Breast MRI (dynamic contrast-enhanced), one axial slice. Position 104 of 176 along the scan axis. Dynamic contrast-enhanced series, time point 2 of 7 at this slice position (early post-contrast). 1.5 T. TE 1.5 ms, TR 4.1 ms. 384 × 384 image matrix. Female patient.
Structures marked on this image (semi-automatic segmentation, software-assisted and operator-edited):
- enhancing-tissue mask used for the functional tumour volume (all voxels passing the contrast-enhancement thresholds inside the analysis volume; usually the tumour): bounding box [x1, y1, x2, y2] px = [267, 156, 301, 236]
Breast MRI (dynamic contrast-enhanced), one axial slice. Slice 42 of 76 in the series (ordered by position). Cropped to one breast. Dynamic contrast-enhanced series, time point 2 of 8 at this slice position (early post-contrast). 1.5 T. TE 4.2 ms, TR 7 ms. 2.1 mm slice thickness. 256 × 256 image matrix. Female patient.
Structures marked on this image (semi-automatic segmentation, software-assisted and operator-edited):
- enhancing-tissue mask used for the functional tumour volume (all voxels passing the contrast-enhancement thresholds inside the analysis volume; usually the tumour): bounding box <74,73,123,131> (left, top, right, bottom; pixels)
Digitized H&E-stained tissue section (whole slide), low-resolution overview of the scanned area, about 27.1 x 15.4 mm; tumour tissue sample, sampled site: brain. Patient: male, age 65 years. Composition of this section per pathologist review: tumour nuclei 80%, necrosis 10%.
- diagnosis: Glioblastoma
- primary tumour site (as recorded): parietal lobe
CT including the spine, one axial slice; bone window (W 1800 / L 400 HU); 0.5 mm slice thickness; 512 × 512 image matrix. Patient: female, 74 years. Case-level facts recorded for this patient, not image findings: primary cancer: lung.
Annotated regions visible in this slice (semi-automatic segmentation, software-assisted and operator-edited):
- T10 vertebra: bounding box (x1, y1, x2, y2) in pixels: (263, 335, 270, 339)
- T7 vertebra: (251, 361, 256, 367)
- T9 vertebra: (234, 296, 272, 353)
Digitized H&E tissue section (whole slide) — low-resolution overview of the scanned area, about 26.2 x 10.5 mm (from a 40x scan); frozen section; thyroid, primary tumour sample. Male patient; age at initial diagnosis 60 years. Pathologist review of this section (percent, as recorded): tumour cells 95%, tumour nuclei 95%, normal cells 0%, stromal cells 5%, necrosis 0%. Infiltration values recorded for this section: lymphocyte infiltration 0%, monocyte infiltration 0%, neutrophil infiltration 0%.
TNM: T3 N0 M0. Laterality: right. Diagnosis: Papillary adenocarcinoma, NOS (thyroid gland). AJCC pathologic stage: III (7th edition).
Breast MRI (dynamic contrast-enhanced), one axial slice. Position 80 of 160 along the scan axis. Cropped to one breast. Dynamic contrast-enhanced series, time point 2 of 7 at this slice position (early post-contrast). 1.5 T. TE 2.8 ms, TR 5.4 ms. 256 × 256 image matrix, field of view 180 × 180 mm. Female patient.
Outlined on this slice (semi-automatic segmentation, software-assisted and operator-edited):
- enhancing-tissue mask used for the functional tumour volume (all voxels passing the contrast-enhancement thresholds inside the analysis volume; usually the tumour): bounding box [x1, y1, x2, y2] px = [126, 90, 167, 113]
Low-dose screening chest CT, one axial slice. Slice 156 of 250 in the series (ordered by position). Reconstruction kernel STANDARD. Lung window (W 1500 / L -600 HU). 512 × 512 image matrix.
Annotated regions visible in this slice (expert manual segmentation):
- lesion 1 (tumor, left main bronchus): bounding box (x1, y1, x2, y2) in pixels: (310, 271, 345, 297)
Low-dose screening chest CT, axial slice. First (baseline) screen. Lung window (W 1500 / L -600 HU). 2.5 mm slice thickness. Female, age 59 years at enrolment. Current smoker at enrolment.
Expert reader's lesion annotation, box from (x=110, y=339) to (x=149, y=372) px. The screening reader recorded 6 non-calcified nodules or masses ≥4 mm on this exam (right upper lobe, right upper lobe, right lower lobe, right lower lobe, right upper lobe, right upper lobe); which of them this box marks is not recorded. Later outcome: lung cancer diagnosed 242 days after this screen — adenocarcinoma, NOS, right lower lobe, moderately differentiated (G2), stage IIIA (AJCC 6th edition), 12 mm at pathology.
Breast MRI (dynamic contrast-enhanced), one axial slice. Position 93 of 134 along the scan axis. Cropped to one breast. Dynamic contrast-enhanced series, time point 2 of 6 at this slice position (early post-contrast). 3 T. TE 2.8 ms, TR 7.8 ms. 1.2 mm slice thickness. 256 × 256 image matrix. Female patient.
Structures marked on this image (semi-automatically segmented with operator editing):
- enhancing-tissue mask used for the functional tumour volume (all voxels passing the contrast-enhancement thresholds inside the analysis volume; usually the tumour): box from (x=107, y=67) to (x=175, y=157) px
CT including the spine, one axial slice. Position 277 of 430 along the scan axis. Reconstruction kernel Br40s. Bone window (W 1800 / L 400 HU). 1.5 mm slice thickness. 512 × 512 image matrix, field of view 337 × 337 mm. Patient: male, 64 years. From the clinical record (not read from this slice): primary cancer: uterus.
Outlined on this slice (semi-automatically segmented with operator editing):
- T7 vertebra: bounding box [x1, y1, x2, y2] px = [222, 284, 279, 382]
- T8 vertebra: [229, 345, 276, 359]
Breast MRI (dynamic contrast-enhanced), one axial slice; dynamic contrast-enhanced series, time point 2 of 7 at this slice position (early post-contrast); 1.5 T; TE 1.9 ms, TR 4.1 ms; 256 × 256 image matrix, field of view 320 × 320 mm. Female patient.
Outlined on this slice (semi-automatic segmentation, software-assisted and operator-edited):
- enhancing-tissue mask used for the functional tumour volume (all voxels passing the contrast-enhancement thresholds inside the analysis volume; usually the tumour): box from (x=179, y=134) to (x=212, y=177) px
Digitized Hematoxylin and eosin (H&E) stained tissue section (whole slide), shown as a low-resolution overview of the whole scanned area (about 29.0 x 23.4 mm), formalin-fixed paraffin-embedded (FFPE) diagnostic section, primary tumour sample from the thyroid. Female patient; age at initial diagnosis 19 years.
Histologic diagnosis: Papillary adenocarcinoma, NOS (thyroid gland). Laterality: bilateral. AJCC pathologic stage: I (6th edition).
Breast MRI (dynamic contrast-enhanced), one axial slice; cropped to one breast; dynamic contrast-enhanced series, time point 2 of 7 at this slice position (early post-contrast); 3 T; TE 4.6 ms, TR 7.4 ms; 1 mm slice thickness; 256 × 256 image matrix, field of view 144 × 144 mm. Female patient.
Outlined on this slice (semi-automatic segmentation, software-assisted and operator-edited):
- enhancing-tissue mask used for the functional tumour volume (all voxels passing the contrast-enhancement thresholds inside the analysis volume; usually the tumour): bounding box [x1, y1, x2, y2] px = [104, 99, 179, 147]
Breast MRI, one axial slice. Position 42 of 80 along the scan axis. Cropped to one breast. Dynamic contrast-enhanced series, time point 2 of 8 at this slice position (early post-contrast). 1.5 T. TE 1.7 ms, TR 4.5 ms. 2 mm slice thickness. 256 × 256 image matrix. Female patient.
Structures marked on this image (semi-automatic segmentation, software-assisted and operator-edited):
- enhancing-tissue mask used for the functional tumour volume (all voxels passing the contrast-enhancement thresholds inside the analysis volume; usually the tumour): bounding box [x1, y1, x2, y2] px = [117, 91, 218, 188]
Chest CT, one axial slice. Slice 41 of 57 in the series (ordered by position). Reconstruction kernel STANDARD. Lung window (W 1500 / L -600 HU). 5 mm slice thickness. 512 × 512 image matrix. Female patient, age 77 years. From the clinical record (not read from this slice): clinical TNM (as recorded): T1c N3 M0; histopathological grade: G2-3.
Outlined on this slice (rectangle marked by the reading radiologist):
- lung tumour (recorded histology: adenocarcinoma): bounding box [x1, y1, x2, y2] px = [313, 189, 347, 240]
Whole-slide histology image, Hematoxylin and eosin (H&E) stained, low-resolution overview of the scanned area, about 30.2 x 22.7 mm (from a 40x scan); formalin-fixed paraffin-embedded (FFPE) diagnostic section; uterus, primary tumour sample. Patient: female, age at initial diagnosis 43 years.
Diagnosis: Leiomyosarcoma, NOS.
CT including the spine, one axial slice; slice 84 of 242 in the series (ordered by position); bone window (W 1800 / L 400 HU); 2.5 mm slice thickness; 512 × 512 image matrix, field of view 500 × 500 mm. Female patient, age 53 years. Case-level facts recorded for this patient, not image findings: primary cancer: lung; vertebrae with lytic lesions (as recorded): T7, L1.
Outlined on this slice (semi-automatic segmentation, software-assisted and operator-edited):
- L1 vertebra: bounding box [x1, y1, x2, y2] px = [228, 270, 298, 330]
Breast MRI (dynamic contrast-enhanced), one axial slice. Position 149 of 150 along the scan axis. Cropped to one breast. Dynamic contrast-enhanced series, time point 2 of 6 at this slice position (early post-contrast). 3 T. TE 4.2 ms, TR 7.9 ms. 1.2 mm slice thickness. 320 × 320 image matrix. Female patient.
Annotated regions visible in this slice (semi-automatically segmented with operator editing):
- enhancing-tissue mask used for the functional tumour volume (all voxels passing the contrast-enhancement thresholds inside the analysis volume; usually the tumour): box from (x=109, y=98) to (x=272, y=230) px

◆ ◆ ◆

— Assigned task —
Copy exactly, with no other lines, the stretch of the material that begins at the line containing "Annotated regions visible in this slice (semi-automatically" and ends at its last line.

— Reply to the task —
Annotated regions visible in this slice (semi-automatically segmented with operator editing):
- enhancing-tissue mask used for the functional tumour volume (all voxels passing the contrast-enhancement thresholds inside the analysis volume; usually the tumour): box from (x=109, y=98) to (x=272, y=230) px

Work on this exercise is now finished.